According to Myeza, Lion of Africa has welcomed the announcement by the Minister. “The fact that policyholders in this space will continue to deal with legitimate licenced insurers only, will continue to have a 10% ceiling in respect of the ratio of premium to the grant and that the applicant may only have one policy, is in line with our practice and has our full support.

“We also thank the Minister for being so thorough in the statement. It is our understanding that Regulation 26A has been very beneficial for the purchase of funeral benefits – which are much needed. All sectors of society have to bury loved ones and all would like to be able to do so with some dignity. Any doubt that was cast on the applicable regulations in the last few months has been cleared up by the Minister and is in line with our expectations and understanding.”
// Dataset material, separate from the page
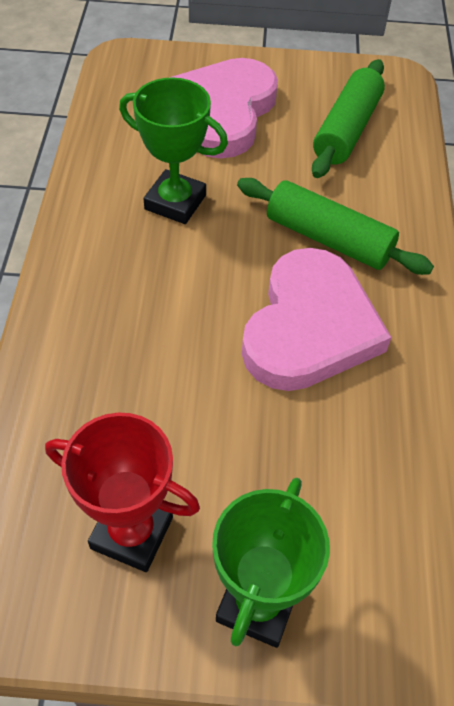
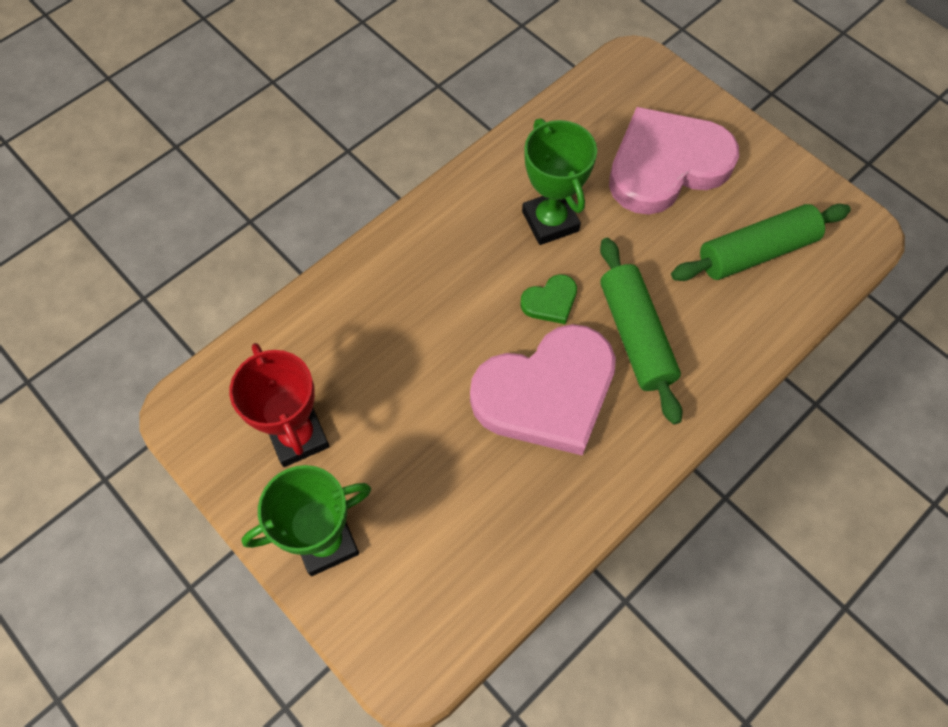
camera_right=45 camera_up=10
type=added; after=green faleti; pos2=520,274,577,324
However, with regards to specific cases of policies sold by Emerald Wealth as mentioned by the Minister, Myeza stated: “We cannot comment on the cases mentioned by the Minister, as they pre-date our entrance into this market in the second half of 2015. However, as already mentioned, when applicants deal with legitimate and licenced providers and have the protection of 26A, they can be assured of the correct recourse if there is ever a problem.”

Sanlam and Channel Life respond

While not mentioned in Dlamini’s speech, Sanlam and its subsidiary, Channel Life, were mentioned in media reports last week about the sale of funeral policies for child welfare grant recipients. Sanlam has since come out in support of the government’s “move to eradicate abuses and fraudulent deductions in the social grant system.”

Jurie Strydom, deputy chief executive officer of Sanlam Personal Finance, stated: “We fully support Government’s actions in addressing abuses and fraudulent deductions from social grant recipients, and believe that appropriate legislation supported by a stringent implementation process will limit the possibility of fraud and abuse.

“Sanlam and Channel Life had instituted legal action to get clarity under the previous regulations to ensure that existing policyholders would not be prejudiced. We will continue to engage with both SASSA and Government directly to support the process of cleaning up the system.”

In addition, Sanlam clarified what the amendments with regards to Regulation 26A were:

  • Only insurers registered under the Long-term Insurance Act of 1998 may offer funeral policies to social grant recipients.
  • No premiums may be deducted by brokers or other administrators excluding registered financial services providers.
  • In line with a SASSA moratorium imposed on 1 December 2015, the amendments prevent any premiums from new policies for guardians being deducted from child support grants.
  • Cash Paymaster Services (CPS) was ordered to remove the debit order facility from SASSA-branded cards.

As a final note, Sanlam clarified that it is “not involved in the legal action by Lion of Africa Assurance Co. regarding deductions from child support grants.”